__The task__. Collect every line of the records that contains the string "pixels", matching its case exactly, and copy each of those lines in full.

___ Source material

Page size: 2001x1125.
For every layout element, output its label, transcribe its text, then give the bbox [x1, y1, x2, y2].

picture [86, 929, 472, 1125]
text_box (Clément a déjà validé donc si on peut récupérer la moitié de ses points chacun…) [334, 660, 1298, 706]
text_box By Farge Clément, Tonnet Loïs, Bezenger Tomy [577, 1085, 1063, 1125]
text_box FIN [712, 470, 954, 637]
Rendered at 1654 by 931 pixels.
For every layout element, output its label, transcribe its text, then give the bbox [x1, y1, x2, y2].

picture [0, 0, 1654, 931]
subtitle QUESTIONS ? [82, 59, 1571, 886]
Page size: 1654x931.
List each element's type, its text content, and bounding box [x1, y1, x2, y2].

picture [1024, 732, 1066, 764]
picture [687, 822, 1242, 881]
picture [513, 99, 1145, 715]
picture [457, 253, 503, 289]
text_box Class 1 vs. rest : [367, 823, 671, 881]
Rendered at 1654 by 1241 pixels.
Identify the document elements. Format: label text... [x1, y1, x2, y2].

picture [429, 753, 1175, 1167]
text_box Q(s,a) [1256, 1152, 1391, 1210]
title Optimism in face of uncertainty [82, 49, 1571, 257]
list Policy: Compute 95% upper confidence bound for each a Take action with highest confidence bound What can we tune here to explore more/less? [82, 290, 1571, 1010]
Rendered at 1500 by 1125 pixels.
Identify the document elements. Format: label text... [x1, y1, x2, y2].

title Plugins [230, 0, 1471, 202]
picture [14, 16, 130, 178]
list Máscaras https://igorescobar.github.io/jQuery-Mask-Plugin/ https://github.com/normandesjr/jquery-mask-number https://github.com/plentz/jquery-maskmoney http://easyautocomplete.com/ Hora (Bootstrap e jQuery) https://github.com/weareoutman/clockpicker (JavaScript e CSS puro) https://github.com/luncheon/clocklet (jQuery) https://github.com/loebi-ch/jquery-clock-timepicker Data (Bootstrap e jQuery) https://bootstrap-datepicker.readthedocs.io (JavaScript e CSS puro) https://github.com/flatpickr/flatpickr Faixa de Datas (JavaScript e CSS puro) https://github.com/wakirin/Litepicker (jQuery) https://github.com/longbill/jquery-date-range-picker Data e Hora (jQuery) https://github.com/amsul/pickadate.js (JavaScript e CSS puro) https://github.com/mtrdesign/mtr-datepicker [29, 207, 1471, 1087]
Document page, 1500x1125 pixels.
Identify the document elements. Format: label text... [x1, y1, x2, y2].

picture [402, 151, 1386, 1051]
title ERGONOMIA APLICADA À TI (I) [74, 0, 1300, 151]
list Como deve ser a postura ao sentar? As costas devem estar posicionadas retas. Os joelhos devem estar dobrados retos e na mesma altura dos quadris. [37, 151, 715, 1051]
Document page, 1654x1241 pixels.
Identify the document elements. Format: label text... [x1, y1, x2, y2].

______

__Completed exercise__.
Rendered at 1654 by 931 pixels.
Rendered at 1654 by 1241 pixels.
Rendered at 1500 by 1125 pixels.
Document page, 1500x1125 pixels.
Document page, 1654x1241 pixels.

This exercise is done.